Why is trust in the workplace important…
The ability to trust people might seem like a pleasant luxury, but economists are starting to believe that it's rather more important than that. Trust is about more than whether you can leave your house unlocked; it is responsible for the difference between the richest countries and the poorest.
In today's advanced economies, the degree of trust involved is extraordinary eg. complex cross-continental supply chains, with demanding quality standards or timeliness.
At the same time, the trust reported in many organisations has been declining over many years.
A lack of trust is directly damaging for economic growth (macro) and for a company's success (micro), holding back investments, entrepreneurship and innovation.
The general distrust of business tends to encourage unnecessary (as well as necessary) regulation.
What is workplace trust…
Trust equation is (Credibility X Reliability X Intimacy) / Self-orientation:
- Credibility has to do with the words we speak - implied knowledge and experience of a person - credibility has a lot to do with social factors, displayed experience and interpersonal skills.

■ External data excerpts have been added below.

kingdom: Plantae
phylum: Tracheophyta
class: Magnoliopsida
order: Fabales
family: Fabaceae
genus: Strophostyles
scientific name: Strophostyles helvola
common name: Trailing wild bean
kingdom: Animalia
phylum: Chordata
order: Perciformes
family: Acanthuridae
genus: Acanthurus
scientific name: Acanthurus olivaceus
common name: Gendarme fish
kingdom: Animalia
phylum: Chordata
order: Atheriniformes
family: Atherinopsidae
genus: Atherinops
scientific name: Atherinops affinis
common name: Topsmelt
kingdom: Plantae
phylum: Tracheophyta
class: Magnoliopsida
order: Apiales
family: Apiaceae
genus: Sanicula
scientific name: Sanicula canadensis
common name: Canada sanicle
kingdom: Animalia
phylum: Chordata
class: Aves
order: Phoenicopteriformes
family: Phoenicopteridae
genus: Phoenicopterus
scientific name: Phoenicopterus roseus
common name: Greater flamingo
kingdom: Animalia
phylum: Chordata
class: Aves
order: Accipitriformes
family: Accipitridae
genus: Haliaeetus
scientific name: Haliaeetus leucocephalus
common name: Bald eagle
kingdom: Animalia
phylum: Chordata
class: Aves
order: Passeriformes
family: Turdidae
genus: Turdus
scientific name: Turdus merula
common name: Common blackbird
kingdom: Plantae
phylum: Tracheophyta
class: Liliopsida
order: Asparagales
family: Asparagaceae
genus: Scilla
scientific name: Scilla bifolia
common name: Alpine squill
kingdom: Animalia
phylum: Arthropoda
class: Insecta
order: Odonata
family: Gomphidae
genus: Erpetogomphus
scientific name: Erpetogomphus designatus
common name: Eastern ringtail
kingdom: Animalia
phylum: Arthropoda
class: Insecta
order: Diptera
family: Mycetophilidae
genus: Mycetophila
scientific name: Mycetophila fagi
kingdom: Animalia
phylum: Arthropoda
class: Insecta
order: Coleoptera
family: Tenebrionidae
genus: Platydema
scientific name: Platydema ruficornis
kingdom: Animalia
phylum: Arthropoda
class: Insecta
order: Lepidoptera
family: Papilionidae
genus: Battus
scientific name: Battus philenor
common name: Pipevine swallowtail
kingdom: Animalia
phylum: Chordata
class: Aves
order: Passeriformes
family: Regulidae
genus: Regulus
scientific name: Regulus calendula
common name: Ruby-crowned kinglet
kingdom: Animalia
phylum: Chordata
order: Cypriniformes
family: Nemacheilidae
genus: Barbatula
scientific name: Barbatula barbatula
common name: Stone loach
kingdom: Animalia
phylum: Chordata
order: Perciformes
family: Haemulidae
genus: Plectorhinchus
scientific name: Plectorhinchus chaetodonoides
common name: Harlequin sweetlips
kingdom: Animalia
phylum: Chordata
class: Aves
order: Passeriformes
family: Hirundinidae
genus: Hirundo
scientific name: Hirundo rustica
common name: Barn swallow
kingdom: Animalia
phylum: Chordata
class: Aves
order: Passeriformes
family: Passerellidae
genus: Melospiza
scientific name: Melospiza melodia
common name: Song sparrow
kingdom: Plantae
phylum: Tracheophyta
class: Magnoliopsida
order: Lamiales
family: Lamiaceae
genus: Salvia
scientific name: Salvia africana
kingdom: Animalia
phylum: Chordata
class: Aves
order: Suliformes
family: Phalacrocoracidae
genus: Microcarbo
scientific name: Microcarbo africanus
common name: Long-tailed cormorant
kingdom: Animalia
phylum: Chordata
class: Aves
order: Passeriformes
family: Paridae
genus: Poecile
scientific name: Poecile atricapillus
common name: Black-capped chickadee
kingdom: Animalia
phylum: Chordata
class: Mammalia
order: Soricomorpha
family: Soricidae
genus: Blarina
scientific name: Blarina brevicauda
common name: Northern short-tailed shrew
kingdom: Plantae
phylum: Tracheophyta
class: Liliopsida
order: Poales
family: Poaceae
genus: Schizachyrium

- Reliability is all about our actions - the ability to consistently perform intended or required behaviour and processes, on demand and meeting required quality standards (e.g. customer service on faulty products, paying bills on time, following up on agreements and intentions).
- Intimacy refers to the safety or security that we feel when trusting another person -in organisations, we see several inhibitors that hamper close and trusted relationships: silo mentality, bullying, lack of (perceived) safety to challenge, and related to this lack of constructive conflict.
- Self-orientation is about our focus - the degree to which a person is seen to serve their own needs or the needs of others or the greater good. The more self-oriented a person is perceived, the lower the trust.
Our recommendations on building trust…
A trusted organisation has 4 components - enabling relationships, building reputation, behaving reliably and doing good:
- Building reputation - externally - having a clear service offering and brand. Internally: having a clear vision and strategy, carried out by leaders, as well as how it benefits society and contributes to the greater good. Ensuring appropriate knowledge, experience and communication skills of your people.
- Behaving reliably - ensure consistency of communication and operations over time - be transparent about your offering and ensure alignment, avoid over promising and under delivering.
- Enabling relationships - having an organisation structure, design and culture that enables open communication, diversity and inclusion, establishing forums for collaboration (internally / externally) around strategic priorities.
- Doing good - ensuring a customer focused approach to doing business. Catalysts include creating shared value with customers and employees, building a safe culture of serving the interests of all stakeholders - internally and externally. People are sharing knowledge, speak up, manage constructive conflicts and escalate inappropriate behaviours.